Le concept se révèle assez farfelu : un film choral où plusieurs passages de dialogues sont remplacés par des chansons bien connues jouées en playback par les acteurs. Imaginez André Dussollier s'imaginant dans la garde républicaine en chantant Vertige de l'amour (Alain Bashung, 1980) et vous aurez déjà une image du délire global du film. D'autant que le choix des chansons s'avère varié avec du Gilbert Bécaud, Johnny Hallyday (Dussollier décidément en feu), Serge Lama, Léo Ferré, Eddy Mitchell, Téléphone ou Serge Gainsbourg. Le délire du playback aurait pu être ridicule au bout d'un moment et pourtant Resnais rend les interludes musicaux amusants à regarder.
D'autant plus qu'ils correspondent parfaitement aux tempéraments et pensées des personnages. Comme les anciennes relations entre Bacri et Sabine Azéma ou Pierre Arditi hésitant de plus en plus à quitter Azéma avant de s'arrêter net. Sans compter le Résiste de France Gall (1981) qui n'en devient que plus évident avec Agnès Jaoui au bord du gouffre.
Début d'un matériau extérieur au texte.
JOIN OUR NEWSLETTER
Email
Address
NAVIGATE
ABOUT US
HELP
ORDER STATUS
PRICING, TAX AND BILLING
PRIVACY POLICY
Puis on se demande à chaque fois quelle chanson va passer à la casserole et la surprise n'en est que meilleure.
Les acteurs se donnent à fond pour donner cœur au concept. Le film s'articule sur divers personnages : Bacri est hypocondriaque et son mariage semble au point mort ; Arditi ne sait plus quoi faire avec Azéma, plus préoccupée à l'idée de trouver un appartement ; Jaoui est amoureuse d'un type dont l'employé est amoureux d'elle. Un chassé-croisé tantôt très fun, souvent romantique, parfois triste, quelques fois explosif (Azéma qui apprend les raisons du prix de l'appartement est un grand moment de rigolade).
Un grand cru du réalisateur qui s'est imposé aux Césars (sept dont meilleur film), en plus d'être un beau succès en salles (2,6 millions d'entrées).